Dune Book + Movie Review

Dune Book + Movie Review

Ethan Maher, Editor

Frank Herbert’s Dune, published in August 1965, remains as good as a book now as it was then. Dune follows the story of Paul, the heir to House Atreides, and his journey on Arrakis, the desert planet. Beginning on the planet Caladan, Duke Leto of Atreides receives an order from the Emperor to move from Caladan to Arrakis. The Emperor decided he didn’t like the Harkonnen’s (another House in the empire) growing power on Arrakis, which they had gained through a key element found in the desert: the spice. The spice is needed for interstellar travel because it gives the navigators the ability to essentially see into the future, and thus direct the course of the ship.

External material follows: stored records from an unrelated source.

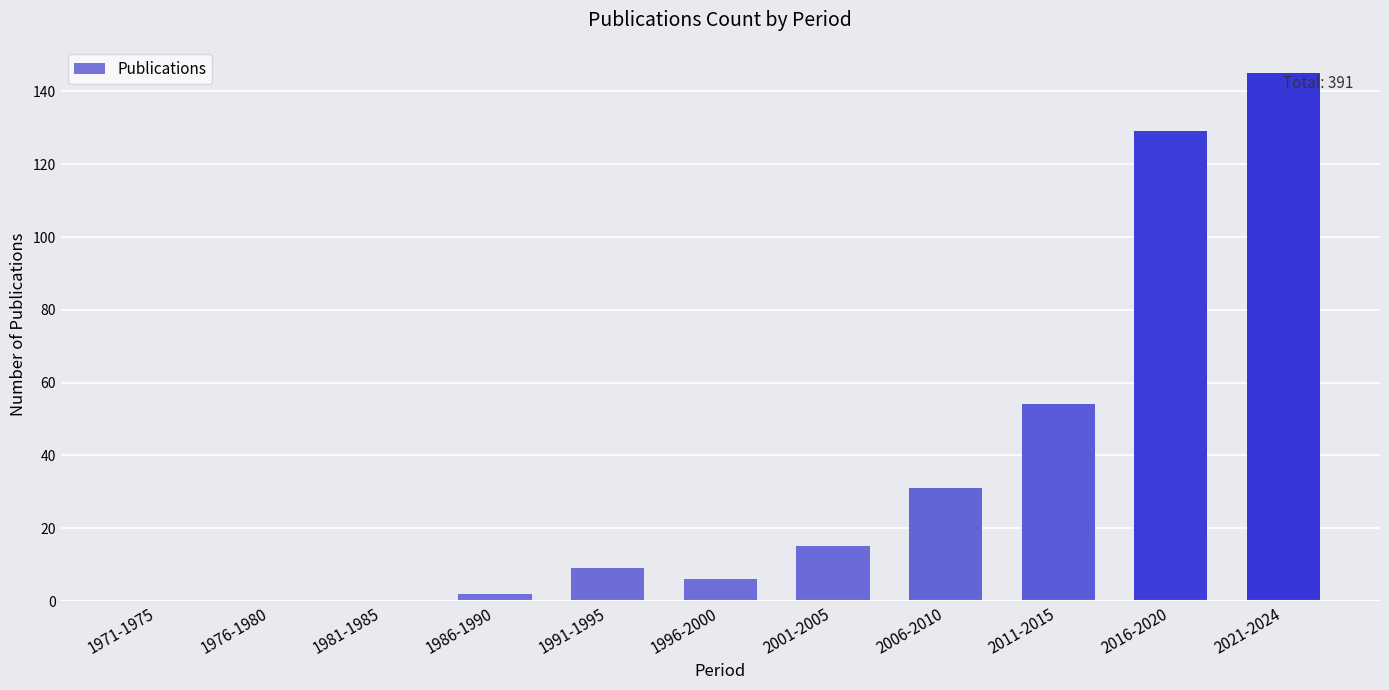

Reading left to right, extract all data points from this chart.

1971-1975=0	1976-1980=0	1981-1985=0	1986-1990=2	1991-1995=9	1996-2000=6	2001-2005=15	2006-2010=31	2011-2015=54	2016-2020=129	2021-2024=145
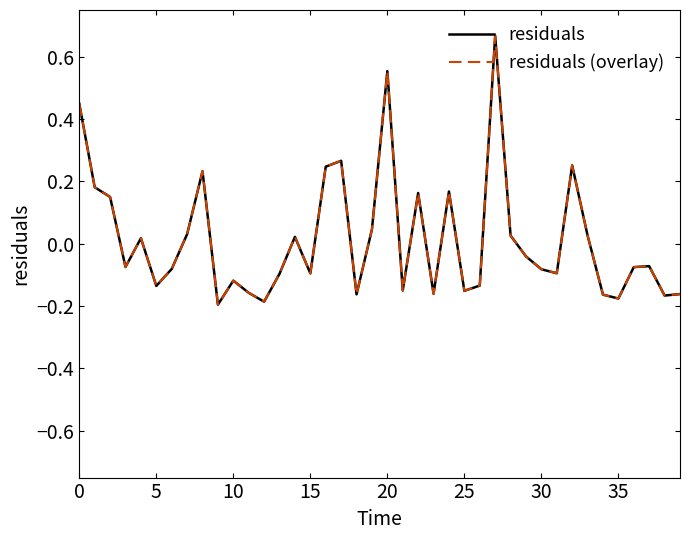

At how many categories does at least one series exceed 0?

17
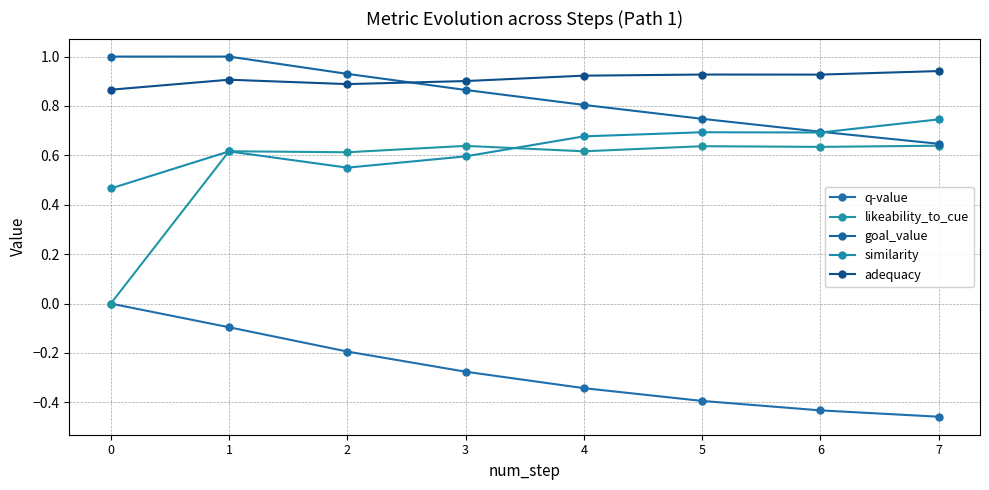

Reading right to left, list all the values displayed in this chart.

q-value: -0.5	-0.4	-0.4	-0.3	-0.3	-0.2	-0.1	0.0
likeability_to_cue: 0.6	0.6	0.6	0.6	0.6	0.6	0.6	0.0
goal_value: 0.6	0.7	0.7	0.8	0.9	0.9	1.0	1.0
similarity: 0.7	0.7	0.7	0.7	0.6	0.6	0.6	0.5
adequacy: 0.9	0.9	0.9	0.9	0.9	0.9	0.9	0.9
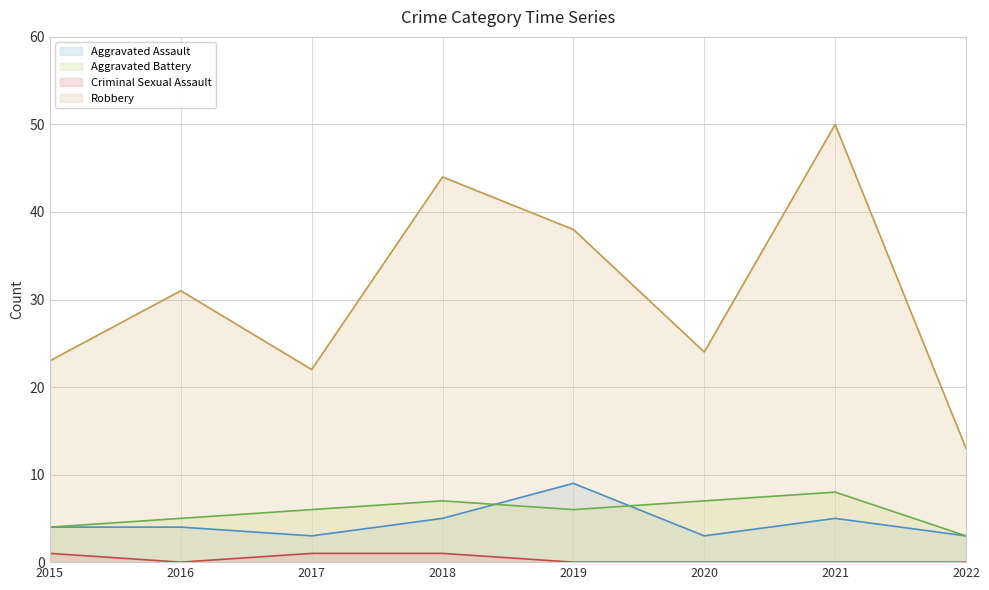

Does the chart have visible grid lines?

Yes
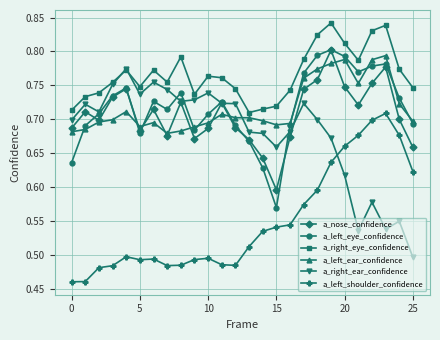

At how many categories does at least one series exceed 0?

26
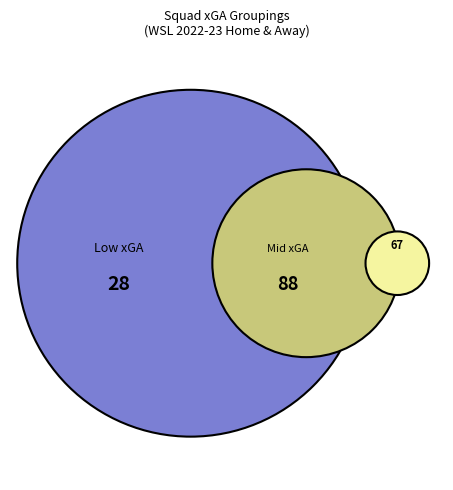

Does any single category account for the majority?

No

Herbert’s imaginative insights make the novel thrilling to read–from “ornithopters” to sand worms to body-shields (that can only be penetrated through slow attacks), Herbert’s sci-fi is unique and fun. But it’s not just the futuristic technology and giant aliens, it’s also how Herbert pictured politics in the distant future. There are several big political organizations within the Padishah Empire: The Bene Gesserit, who are mentally trained to detect the smallest movements, fine-tune their muscles and mind, and eugenically breed in order to find a messiah called the Kwisatch Haderach; the Guild, who has a monopoly on interstellar travel; the Sardaukar, ferocious soldiers trained by the emperor; and of course, the Fremen, natives of Arrakis. All of these people interact together to create a mind-boggling universe of complex social and political maneuvers. Every few pages, there is a new conflict or important choice for a character to make, which truly sucks you in.

I thought that it was very interesting to see the story from third-person point of view in which you can see what each character is thinking. It allowed me to understand each character’s actions–the evil (and fat–so much so that he has anti-gravity suspensors to help him walk) Baron Harkonnen, Lady Jessica, and of course, the traitor, Dr. Yueh. Herbert does a great job of explaining each character’s choices, yet also inducing worry into the reader about what’s going to happen (for example, Paul and Jessica running from the sand worm, shown below).

As for the movie, Denis Villaneuve directed a masterpiece. Timothée Chalamet stars as Paul, Zendaya as the Fremen girl Chani, and Rebecca Ferguson as Lady Jessica (Paul’s Bene Gesserit mother). The special effects were much better than the 1984 rendition, and I think the producers made the right choice to split Dune into two movies. The book is so filled with action that it would be difficult to fit everything into one movie; as it is, Dune is over two and a half hours. However, that time is well worth it; the movie is captivating.

One thing that is interesting about the movie is that it mainly focuses on a few characters, and it even leaves a few characters completely out. The main one that struck me was Dr. Yueh, who is never developed and seemingly randomly betrays the Atreides. The Baron Vladimir Harkonnen’s nephew and heir, Feyd-Rautha, along with the Baron’s Mentat, Piter, are never even shown in any major scenes. In fact, the Baron himself is rarely shown. Feyd-Rautha and the Baron are somewhat important to the plot in the next half of the book, so I wonder if Villaneuve will decide to incorporate them into part 2.

Overall, I would say that Dune has a different feel from Herbert’s book, but I don’t think that makes it bad–if the book was followed word for word, the movie would be very confusing and long. As it is, the movie is a good length, the plot is easy to follow, and the technology looked super cool. The book is a must-read for anyone remotely interested in sci-fi, and the movie is great even if you didn’t read the book (thought it is even better if you did). I personally am a sci-fi fan, so I have to give the book a 10/10 and the movie a 9/10–and I can’t wait for Dune 2.